Ungkapan tersebut barangkali bisa saja dianggap pertanyaan normatif yang keluar dari seorang tokoh yang duduk di puncak struktural persyarikatan. Namun jika kita refleksikan lebih dalam, ungkapan tersebut merupakan suatu hal yang cukup serius, khususnya di internal persyarikatan. Berapa banyak perempuan penulis yang kita miliki? Atau, berapa banyak narasi-narasi tentang perempuan berkemajuan yang selama ini sudah diproduksi oleh media-media di internal persyarikatan? Barangkali di tengah perkembangan aktivisme digital Muhammadiyah, kita alpha tentang hal ini.

Penulis juga mengafirmasi apa yang Pak Haedar sampaikan di atas. Dari sisi individu misalnya, berapa banyak tokoh atau mungkin aktivis perempuan Muhammadiyah yang secara aktif memenuhi ruang-ruang intelektual dengan gagasannya? Barangkali tidak sebanyak tokoh dan aktivis laki-laki. Misal Bu Susilaningsih (istri Pak Kuntowijoyo), Bu Aisyah, Bu Siti Samsiatun, Bu Rahmawati Husein, Bu Ro’fah, Bu Rita Pranawati, dan Bu Atiyatul Ulya. Jika kita bandingkan dengan tokoh dan aktivis Muhammadiyah, hal ini tidak sebanding. Muhammadiyah memiliki seabrek tokoh dan aktivis laki-laki yang secara aktif memenuhi ruang-ruang pemikiran dengan gagasannya melalui tulisan.

Baca Juga  Membedah Wajah Pendidikan Indonesia

Kemudian, jika kita berbicara dari sisi kelembagaan, berapa banyak media persyarikatan yang berbicara secara intensif tentang isu-isu perempuan? Sebut saja Suara ‘Aisyiyah, yang sudah eksis sejak dulu menjadi corong dalam menyuarakan gagasan-gagasan perempuan; kemudian Rahma.ID, yang belum lama lahir; kemudian? Zonk!

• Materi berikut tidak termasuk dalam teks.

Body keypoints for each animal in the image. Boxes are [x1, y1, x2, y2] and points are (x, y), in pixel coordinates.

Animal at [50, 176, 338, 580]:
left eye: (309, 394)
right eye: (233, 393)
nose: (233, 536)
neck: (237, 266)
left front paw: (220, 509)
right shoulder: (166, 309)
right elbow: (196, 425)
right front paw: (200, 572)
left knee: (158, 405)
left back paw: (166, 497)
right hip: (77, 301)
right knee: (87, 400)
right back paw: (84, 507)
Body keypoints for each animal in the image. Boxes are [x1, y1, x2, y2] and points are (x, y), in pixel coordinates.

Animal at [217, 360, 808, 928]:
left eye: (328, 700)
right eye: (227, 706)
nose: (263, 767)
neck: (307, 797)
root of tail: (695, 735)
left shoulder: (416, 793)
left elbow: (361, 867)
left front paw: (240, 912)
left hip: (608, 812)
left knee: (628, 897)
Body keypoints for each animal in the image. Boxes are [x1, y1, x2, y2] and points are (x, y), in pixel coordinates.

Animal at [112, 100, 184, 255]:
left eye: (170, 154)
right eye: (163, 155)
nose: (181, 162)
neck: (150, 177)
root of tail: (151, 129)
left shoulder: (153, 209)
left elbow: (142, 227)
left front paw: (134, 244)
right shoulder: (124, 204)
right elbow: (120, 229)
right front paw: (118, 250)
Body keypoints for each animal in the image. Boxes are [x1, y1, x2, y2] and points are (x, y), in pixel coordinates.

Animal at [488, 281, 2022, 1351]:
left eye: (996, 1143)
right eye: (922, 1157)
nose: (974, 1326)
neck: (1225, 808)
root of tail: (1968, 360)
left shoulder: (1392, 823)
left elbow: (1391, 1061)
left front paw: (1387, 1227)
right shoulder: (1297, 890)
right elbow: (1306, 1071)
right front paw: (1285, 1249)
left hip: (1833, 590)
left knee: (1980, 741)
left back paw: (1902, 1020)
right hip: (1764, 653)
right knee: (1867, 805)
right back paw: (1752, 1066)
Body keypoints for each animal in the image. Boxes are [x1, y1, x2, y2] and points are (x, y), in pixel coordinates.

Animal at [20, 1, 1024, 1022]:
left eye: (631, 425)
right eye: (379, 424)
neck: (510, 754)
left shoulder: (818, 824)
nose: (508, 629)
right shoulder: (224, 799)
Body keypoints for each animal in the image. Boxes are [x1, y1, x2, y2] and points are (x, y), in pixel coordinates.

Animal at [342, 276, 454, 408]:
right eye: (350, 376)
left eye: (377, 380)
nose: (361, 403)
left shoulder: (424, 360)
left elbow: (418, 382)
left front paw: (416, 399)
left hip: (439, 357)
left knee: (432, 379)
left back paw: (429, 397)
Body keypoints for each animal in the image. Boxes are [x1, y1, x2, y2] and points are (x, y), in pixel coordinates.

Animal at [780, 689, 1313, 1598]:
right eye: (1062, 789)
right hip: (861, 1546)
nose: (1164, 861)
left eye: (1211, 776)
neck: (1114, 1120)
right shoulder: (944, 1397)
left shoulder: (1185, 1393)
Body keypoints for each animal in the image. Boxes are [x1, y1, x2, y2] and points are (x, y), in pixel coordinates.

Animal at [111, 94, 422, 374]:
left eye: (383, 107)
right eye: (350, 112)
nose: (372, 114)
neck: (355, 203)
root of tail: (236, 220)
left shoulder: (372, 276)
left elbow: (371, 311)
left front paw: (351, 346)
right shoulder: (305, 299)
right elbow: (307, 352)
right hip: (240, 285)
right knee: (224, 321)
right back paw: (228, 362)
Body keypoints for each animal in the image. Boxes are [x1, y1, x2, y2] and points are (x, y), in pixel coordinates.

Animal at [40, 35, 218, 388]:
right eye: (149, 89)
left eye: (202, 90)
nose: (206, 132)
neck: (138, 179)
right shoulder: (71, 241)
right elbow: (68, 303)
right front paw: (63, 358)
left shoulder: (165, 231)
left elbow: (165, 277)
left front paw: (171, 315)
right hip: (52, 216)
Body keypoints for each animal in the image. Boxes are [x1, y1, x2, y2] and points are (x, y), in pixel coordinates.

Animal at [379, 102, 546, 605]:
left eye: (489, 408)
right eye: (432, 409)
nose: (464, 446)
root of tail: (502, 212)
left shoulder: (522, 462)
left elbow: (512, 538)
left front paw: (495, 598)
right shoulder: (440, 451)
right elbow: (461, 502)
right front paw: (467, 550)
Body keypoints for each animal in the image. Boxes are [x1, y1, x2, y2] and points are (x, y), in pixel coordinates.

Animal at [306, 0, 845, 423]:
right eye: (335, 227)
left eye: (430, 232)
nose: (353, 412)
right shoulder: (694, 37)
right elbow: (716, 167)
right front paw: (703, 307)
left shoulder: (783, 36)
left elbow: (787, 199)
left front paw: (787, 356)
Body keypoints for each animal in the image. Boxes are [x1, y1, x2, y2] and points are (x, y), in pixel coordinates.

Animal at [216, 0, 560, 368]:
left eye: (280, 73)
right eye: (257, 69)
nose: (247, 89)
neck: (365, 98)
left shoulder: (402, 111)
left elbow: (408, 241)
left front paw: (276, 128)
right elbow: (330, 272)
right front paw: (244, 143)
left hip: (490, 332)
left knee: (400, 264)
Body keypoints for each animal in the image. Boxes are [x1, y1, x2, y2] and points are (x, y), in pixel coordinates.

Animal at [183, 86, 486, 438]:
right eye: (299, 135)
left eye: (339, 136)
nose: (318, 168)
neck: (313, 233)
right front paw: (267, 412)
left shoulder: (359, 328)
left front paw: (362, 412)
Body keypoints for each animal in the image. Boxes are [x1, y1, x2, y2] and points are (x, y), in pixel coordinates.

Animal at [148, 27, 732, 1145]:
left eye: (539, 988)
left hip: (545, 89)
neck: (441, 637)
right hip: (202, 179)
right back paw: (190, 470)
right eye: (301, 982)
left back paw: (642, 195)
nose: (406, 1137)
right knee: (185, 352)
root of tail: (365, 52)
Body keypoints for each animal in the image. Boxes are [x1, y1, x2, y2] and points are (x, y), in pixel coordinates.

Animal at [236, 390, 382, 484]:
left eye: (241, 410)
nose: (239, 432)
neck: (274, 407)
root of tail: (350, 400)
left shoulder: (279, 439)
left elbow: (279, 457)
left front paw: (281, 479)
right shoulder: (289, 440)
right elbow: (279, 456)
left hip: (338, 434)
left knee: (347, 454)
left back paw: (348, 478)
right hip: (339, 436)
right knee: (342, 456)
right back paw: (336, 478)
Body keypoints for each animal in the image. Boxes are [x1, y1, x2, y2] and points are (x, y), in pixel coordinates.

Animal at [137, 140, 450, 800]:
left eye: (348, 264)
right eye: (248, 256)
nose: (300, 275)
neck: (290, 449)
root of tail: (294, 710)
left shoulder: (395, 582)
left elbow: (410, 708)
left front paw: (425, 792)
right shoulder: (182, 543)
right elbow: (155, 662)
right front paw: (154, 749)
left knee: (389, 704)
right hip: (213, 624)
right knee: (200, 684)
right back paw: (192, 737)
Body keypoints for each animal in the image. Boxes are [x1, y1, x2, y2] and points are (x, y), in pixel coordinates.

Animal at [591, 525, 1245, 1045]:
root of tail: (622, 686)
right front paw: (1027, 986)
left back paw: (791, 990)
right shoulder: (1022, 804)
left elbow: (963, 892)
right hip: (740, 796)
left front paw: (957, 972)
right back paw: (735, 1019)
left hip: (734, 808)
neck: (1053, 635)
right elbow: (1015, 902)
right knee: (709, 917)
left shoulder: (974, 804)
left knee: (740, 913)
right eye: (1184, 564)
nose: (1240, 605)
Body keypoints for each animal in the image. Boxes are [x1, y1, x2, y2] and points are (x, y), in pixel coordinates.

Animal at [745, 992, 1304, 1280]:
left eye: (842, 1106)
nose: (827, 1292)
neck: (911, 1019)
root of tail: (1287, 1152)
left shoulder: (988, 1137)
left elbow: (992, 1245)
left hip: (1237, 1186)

Padahal kehadiran perempuan penulis memiliki urgensi tersendiri dalam menghadirkan perspektif gender pada aktivisme digital dan konvensional media-media persyarikatan.

Sudah saatnya saling bergandengan tangan, berangkulan, dan saling mendukung. Munculkan lebih banyak perempuan-perempuan penulis di internal persyarikatan. Bantu dan dukung media-media internal Muhamamdiyah yang concern di isu-isu perempuan, kalau perlu munculkan media-media baru yang bernafaskan perjuangan perempuan. Bukankah tema Muktamar ‘Aisyiyah ke 48 besok adalah Perempuan Berkemajuan Mencerahkan Peradaban Bangsa? Bagaimana kita mau mewujudkan tema tersebut jika kita minim tokoh dan aktivis perempuan yang mengisi ruang-ruang intelektual melalui gagasannya?